Segment Open
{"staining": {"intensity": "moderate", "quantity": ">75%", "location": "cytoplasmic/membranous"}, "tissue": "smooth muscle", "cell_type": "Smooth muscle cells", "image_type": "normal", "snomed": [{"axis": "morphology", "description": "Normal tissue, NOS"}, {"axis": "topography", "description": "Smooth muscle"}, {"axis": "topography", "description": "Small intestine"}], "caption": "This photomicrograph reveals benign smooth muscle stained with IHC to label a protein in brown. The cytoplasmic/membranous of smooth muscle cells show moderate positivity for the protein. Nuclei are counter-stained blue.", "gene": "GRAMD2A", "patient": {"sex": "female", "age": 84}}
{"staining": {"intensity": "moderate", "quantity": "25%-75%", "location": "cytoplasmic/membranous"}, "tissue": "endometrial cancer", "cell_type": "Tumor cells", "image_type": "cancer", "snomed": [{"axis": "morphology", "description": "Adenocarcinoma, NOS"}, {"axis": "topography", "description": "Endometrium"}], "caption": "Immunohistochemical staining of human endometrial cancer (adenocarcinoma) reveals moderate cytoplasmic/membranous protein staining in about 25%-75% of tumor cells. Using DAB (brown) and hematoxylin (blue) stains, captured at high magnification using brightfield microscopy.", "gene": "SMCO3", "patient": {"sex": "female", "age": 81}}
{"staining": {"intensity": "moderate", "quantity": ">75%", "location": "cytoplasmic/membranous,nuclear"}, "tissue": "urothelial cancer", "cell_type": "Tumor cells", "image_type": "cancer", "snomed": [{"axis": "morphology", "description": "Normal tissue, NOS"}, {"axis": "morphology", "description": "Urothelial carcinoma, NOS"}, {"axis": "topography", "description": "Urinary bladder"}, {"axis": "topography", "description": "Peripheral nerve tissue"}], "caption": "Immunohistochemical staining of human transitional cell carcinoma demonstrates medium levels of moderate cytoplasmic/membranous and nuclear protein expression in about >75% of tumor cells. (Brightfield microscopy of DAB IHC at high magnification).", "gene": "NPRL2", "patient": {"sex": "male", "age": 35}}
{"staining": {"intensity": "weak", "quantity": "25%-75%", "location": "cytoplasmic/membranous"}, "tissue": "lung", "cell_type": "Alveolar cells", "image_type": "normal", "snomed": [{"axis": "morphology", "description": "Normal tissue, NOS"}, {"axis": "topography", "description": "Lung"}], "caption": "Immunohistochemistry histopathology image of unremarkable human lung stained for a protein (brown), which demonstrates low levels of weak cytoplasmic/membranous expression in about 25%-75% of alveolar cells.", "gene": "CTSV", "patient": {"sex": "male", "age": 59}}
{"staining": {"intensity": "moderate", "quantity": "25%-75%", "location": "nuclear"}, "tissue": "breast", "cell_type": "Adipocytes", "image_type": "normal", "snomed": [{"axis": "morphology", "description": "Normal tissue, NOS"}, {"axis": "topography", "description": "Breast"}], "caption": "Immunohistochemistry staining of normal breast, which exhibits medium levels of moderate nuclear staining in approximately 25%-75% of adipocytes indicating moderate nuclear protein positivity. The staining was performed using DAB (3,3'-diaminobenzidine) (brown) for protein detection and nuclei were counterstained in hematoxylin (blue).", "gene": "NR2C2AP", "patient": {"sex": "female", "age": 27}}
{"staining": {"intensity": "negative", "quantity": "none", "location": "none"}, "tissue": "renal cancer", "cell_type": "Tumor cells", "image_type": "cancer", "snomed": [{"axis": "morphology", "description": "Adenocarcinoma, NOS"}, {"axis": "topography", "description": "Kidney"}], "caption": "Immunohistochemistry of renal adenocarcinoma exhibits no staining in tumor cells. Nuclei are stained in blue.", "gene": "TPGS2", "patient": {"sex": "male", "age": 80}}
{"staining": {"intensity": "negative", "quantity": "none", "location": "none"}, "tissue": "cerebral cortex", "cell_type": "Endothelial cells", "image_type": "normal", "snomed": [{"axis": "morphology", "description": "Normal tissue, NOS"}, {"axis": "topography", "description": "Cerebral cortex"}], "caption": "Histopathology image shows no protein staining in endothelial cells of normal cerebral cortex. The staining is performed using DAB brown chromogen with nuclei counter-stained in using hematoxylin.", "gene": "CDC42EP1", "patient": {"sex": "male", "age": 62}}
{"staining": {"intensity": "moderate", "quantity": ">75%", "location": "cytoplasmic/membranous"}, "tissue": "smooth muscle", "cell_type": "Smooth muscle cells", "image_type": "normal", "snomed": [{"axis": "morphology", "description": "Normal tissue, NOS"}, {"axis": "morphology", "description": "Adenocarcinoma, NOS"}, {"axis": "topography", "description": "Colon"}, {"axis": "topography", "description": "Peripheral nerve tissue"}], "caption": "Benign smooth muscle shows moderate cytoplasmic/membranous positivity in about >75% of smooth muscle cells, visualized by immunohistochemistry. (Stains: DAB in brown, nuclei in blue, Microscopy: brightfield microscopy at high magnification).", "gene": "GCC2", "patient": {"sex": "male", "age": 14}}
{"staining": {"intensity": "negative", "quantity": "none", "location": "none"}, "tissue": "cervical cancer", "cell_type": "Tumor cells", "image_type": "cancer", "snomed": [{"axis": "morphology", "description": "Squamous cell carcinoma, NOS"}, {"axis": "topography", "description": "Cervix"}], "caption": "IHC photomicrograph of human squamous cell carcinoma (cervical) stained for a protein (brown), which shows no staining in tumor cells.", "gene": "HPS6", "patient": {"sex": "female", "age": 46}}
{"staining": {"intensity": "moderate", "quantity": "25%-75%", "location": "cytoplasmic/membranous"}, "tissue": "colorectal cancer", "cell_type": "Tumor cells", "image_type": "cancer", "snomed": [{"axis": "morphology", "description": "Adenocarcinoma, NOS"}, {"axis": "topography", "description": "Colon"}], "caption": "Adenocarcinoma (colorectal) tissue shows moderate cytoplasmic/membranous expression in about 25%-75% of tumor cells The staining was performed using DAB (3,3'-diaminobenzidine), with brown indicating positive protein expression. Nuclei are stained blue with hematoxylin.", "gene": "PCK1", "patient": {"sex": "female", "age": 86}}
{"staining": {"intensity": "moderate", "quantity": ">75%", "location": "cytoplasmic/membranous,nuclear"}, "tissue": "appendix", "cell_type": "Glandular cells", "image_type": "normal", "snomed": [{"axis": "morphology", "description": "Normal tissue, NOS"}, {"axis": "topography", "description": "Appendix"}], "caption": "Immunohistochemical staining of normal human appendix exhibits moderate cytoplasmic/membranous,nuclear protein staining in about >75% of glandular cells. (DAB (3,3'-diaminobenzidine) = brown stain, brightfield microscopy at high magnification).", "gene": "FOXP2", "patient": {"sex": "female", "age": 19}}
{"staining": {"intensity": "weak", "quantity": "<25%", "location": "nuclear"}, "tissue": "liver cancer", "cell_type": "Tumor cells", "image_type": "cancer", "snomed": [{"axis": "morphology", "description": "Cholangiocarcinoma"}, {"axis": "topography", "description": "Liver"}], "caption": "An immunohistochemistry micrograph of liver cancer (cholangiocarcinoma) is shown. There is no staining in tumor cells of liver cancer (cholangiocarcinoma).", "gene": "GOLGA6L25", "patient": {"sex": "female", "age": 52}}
Segment Closed
### EXERCISE DIRECTIONS
Transcribe every record exactly.

### WRITTEN ANSWER
{"staining": {"intensity": "moderate", "quantity": ">75%", "location": "cytoplasmic/membranous"}, "tissue": "smooth muscle", "cell_type": "Smooth muscle cells", "image_type": "normal", "snomed": [{"axis": "morphology", "description": "Normal tissue, NOS"}, {"axis": "topography", "description": "Smooth muscle"}, {"axis": "topography", "description": "Small intestine"}], "caption": "This photomicrograph reveals benign smooth muscle stained with IHC to label a protein in brown. The cytoplasmic/membranous of smooth muscle cells show moderate positivity for the protein. Nuclei are counter-stained blue.", "gene": "GRAMD2A", "patient": {"sex": "female", "age": 84}}
{"staining": {"intensity": "moderate", "quantity": "25%-75%", "location": "cytoplasmic/membranous"}, "tissue": "endometrial cancer", "cell_type": "Tumor cells", "image_type": "cancer", "snomed": [{"axis": "morphology", "description": "Adenocarcinoma, NOS"}, {"axis": "topography", "description": "Endometrium"}], "caption": "Immunohistochemical staining of human endometrial cancer (adenocarcinoma) reveals moderate cytoplasmic/membranous protein staining in about 25%-75% of tumor cells. Using DAB (brown) and hematoxylin (blue) stains, captured at high magnification using brightfield microscopy.", "gene": "SMCO3", "patient": {"sex": "female", "age": 81}}
{"staining": {"intensity": "moderate", "quantity": ">75%", "location": "cytoplasmic/membranous,nuclear"}, "tissue": "urothelial cancer", "cell_type": "Tumor cells", "image_type": "cancer", "snomed": [{"axis": "morphology", "description": "Normal tissue, NOS"}, {"axis": "morphology", "description": "Urothelial carcinoma, NOS"}, {"axis": "topography", "description": "Urinary bladder"}, {"axis": "topography", "description": "Peripheral nerve tissue"}], "caption": "Immunohistochemical staining of human transitional cell carcinoma demonstrates medium levels of moderate cytoplasmic/membranous and nuclear protein expression in about >75% of tumor cells. (Brightfield microscopy of DAB IHC at high magnification).", "gene": "NPRL2", "patient": {"sex": "male", "age": 35}}
{"staining": {"intensity": "weak", "quantity": "25%-75%", "location": "cytoplasmic/membranous"}, "tissue": "lung", "cell_type": "Alveolar cells", "image_type": "normal", "snomed": [{"axis": "morphology", "description": "Normal tissue, NOS"}, {"axis": "topography", "description": "Lung"}], "caption": "Immunohistochemistry histopathology image of unremarkable human lung stained for a protein (brown), which demonstrates low levels of weak cytoplasmic/membranous expression in about 25%-75% of alveolar cells.", "gene": "CTSV", "patient": {"sex": "male", "age": 59}}
{"staining": {"intensity": "moderate", "quantity": "25%-75%", "location": "nuclear"}, "tissue": "breast", "cell_type": "Adipocytes", "image_type": "normal", "snomed": [{"axis": "morphology", "description": "Normal tissue, NOS"}, {"axis": "topography", "description": "Breast"}], "caption": "Immunohistochemistry staining of normal breast, which exhibits medium levels of moderate nuclear staining in approximately 25%-75% of adipocytes indicating moderate nuclear protein positivity. The staining was performed using DAB (3,3'-diaminobenzidine) (brown) for protein detection and nuclei were counterstained in hematoxylin (blue).", "gene": "NR2C2AP", "patient": {"sex": "female", "age": 27}}
{"staining": {"intensity": "negative", "quantity": "none", "location": "none"}, "tissue": "renal cancer", "cell_type": "Tumor cells", "image_type": "cancer", "snomed": [{"axis": "morphology", "description": "Adenocarcinoma, NOS"}, {"axis": "topography", "description": "Kidney"}], "caption": "Immunohistochemistry of renal adenocarcinoma exhibits no staining in tumor cells. Nuclei are stained in blue.", "gene": "TPGS2", "patient": {"sex": "male", "age": 80}}
{"staining": {"intensity": "negative", "quantity": "none", "location": "none"}, "tissue": "cerebral cortex", "cell_type": "Endothelial cells", "image_type": "normal", "snomed": [{"axis": "morphology", "description": "Normal tissue, NOS"}, {"axis": "topography", "description": "Cerebral cortex"}], "caption": "Histopathology image shows no protein staining in endothelial cells of normal cerebral cortex. The staining is performed using DAB brown chromogen with nuclei counter-stained in using hematoxylin.", "gene": "CDC42EP1", "patient": {"sex": "male", "age": 62}}
{"staining": {"intensity": "moderate", "quantity": ">75%", "location": "cytoplasmic/membranous"}, "tissue": "smooth muscle", "cell_type": "Smooth muscle cells", "image_type": "normal", "snomed": [{"axis": "morphology", "description": "Normal tissue, NOS"}, {"axis": "morphology", "description": "Adenocarcinoma, NOS"}, {"axis": "topography", "description": "Colon"}, {"axis": "topography", "description": "Peripheral nerve tissue"}], "caption": "Benign smooth muscle shows moderate cytoplasmic/membranous positivity in about >75% of smooth muscle cells, visualized by immunohistochemistry. (Stains: DAB in brown, nuclei in blue, Microscopy: brightfield microscopy at high magnification).", "gene": "GCC2", "patient": {"sex": "male", "age": 14}}
{"staining": {"intensity": "negative", "quantity": "none", "location": "none"}, "tissue": "cervical cancer", "cell_type": "Tumor cells", "image_type": "cancer", "snomed": [{"axis": "morphology", "description": "Squamous cell carcinoma, NOS"}, {"axis": "topography", "description": "Cervix"}], "caption": "IHC photomicrograph of human squamous cell carcinoma (cervical) stained for a protein (brown), which shows no staining in tumor cells.", "gene": "HPS6", "patient": {"sex": "female", "age": 46}}
{"staining": {"intensity": "moderate", "quantity": "25%-75%", "location": "cytoplasmic/membranous"}, "tissue": "colorectal cancer", "cell_type": "Tumor cells", "image_type": "cancer", "snomed": [{"axis": "morphology", "description": "Adenocarcinoma, NOS"}, {"axis": "topography", "description": "Colon"}], "caption": "Adenocarcinoma (colorectal) tissue shows moderate cytoplasmic/membranous expression in about 25%-75% of tumor cells The staining was performed using DAB (3,3'-diaminobenzidine), with brown indicating positive protein expression. Nuclei are stained blue with hematoxylin.", "gene": "PCK1", "patient": {"sex": "female", "age": 86}}
{"staining": {"intensity": "moderate", "quantity": ">75%", "location": "cytoplasmic/membranous,nuclear"}, "tissue": "appendix", "cell_type": "Glandular cells", "image_type": "normal", "snomed": [{"axis": "morphology", "description": "Normal tissue, NOS"}, {"axis": "topography", "description": "Appendix"}], "caption": "Immunohistochemical staining of normal human appendix exhibits moderate cytoplasmic/membranous,nuclear protein staining in about >75% of glandular cells. (DAB (3,3'-diaminobenzidine) = brown stain, brightfield microscopy at high magnification).", "gene": "FOXP2", "patient": {"sex": "female", "age": 19}}
{"staining": {"intensity": "weak", "quantity": "<25%", "location": "nuclear"}, "tissue": "liver cancer", "cell_type": "Tumor cells", "image_type": "cancer", "snomed": [{"axis": "morphology", "description": "Cholangiocarcinoma"}, {"axis": "topography", "description": "Liver"}], "caption": "An immunohistochemistry micrograph of liver cancer (cholangiocarcinoma) is shown. There is no staining in tumor cells of liver cancer (cholangiocarcinoma).", "gene": "GOLGA6L25", "patient": {"sex": "female", "age": 52}}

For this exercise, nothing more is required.